|C R I T I C I S M . C O M :: Home Linguistics abney-notes||Search | Site Map | About Criticism.Com | Home|
Parsing Strategies: Notes on Abney and Johnson
Table of Contents
1 Some Types of Parsing Strategies
2 Assumptions about the Parser
3 The Right-Hand Branching Grammar
4 Methodology: Memory Requirements
5 Methodology: Local Ambiguity
6 Related Pages
Definition: A parsing strategy is a method of enumerating the arcs and nodes of parse trees.
Top-down: Each node is enumerated before any of its descendants.
Bottom-up: Each node is enumerated after all its descendants.
Left-corner: A node is built immediately after its first child and that child's descendants, but before the remaining children or any of their descendants.
Arc-eager: An arc is enumerated at the earliest point that the two nodes it connects have been enumerated.
Arc-standard: An arc is enumerated at the earliest point such that (i) both nodes it connects have been enumerated and (ii) either none or all of the subtree under the child node has been enumerated.

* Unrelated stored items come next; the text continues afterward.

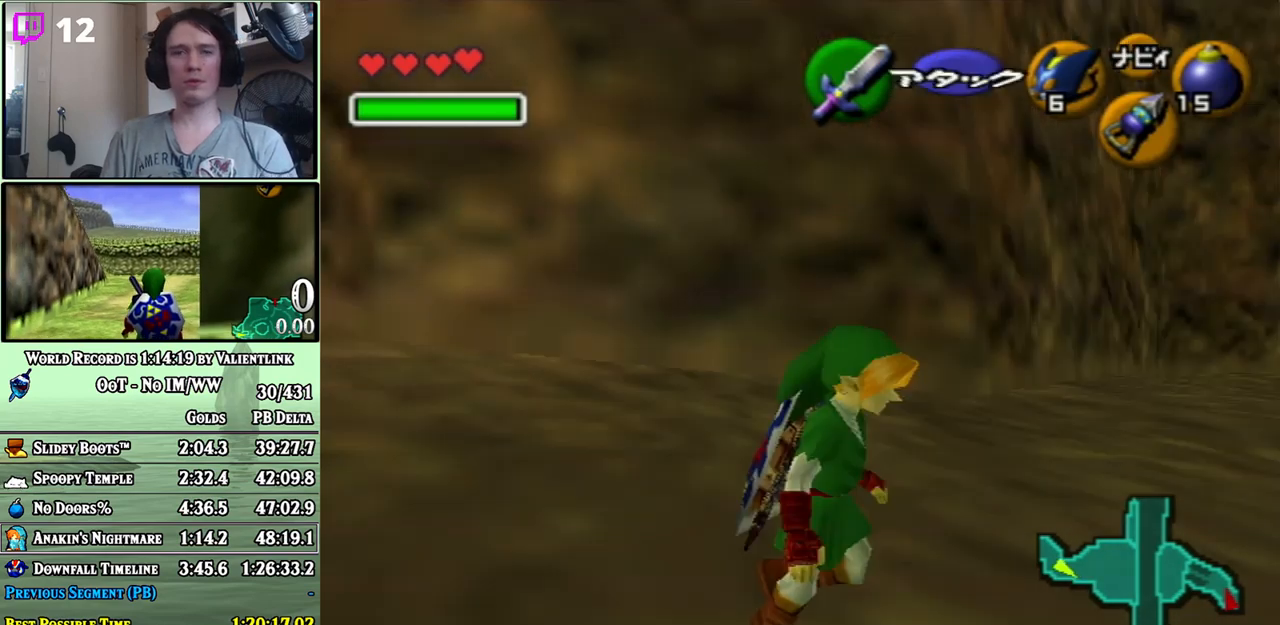
{"buttons": ["L1"], "left_stick": "down", "right_stick": "center", "events": []}
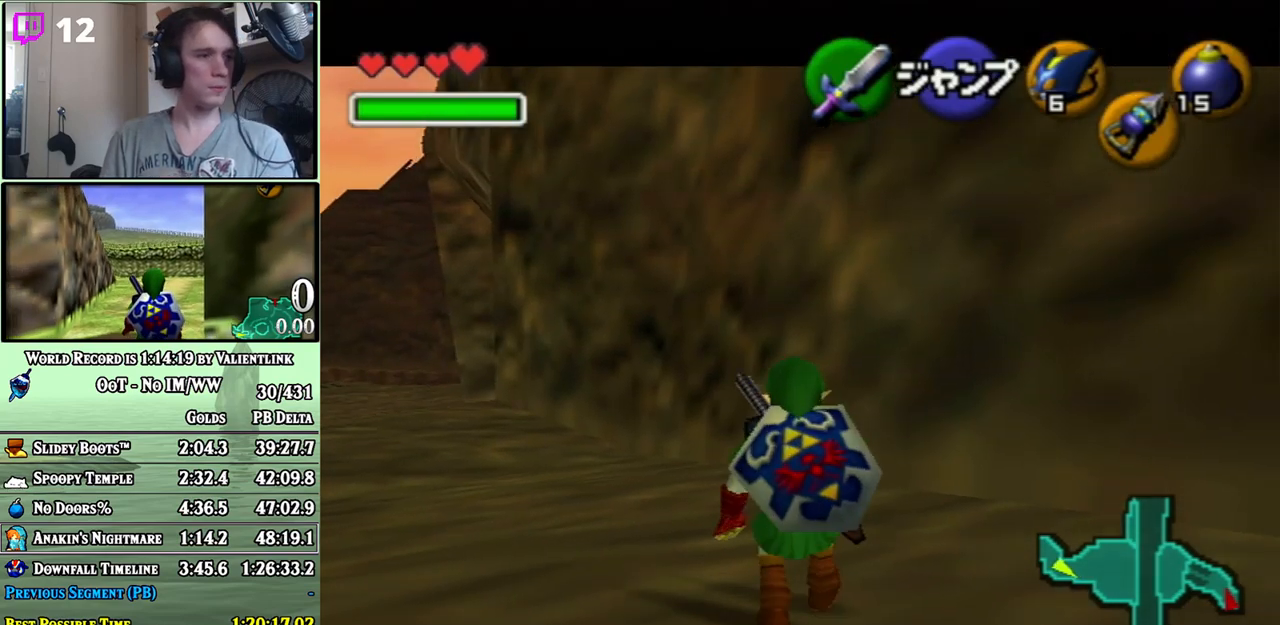
{"buttons": ["L1"], "left_stick": "down", "right_stick": "center", "events": []}
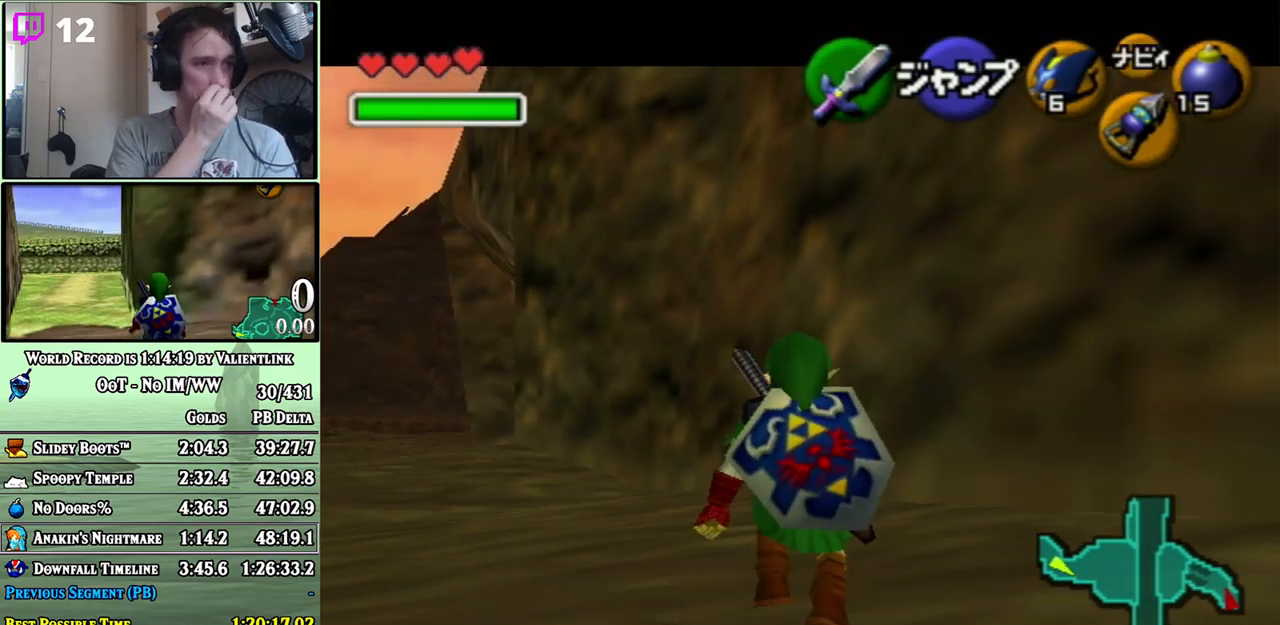
{"buttons": ["L1"], "left_stick": "down", "right_stick": "center", "events": []}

An arc-eager strategy may require less but never more memory than a corresponding arc-standard strategy. It is thus assumed that the parser uses arc-eager enumeration, even though an arc-eager strategy may result in an increase in local ambiguity.
The parser produces only binary branching trees.
The parser has a one word look-ahead.
Each unit of memory is enough space for one node of a parse tree.
Inspired by the German word-order in such sentences as die Frau kann das Buch lesen, which translates literally as the woman can the book read, the phrase-structure grammar is as follows:
S > NP IP NP > Det N IP > I VP VP > NP V
The final phrase-structure rule shows that, in contrast to typical declarative English sentences, a verb can be proceeded by its object.
The memory usage of a parse tree is the maximum number of incomplete nodes at any point in the parse.
Recall the assumption that each unit of memory is enough space for one node of a parse tree. Thus, each incomplete node takes up one unit of memory.
A node is incomplete if it has been built but either its parent or one of its children has not been built.
Furthermore, any node is incomplete if its children or parent has been built but an arc connecting any one of them has not.
Local ambiguities arise when the input to the parser can result in more than one possible tree.
In particular, such ambiguities occur when the parser is unsure which set of arcs and nodes to build at a given point in the input string.
The parse increment: Local ambiguities can be determined by examining what is called the parse increments in the construction of a tree.
More specifically, the ith parse increment comprises those nodes and arcs enumerated between the terminal nodes for the first word that the parser sees and the next word of input.
Thus, local ambiguities can occur between those points in the input that have been read so far and the next word of look-ahead.
The first parse increment, for example, is the set of nodes and arcs enumerated before the first word (recall that the parser has a one-word look-ahead).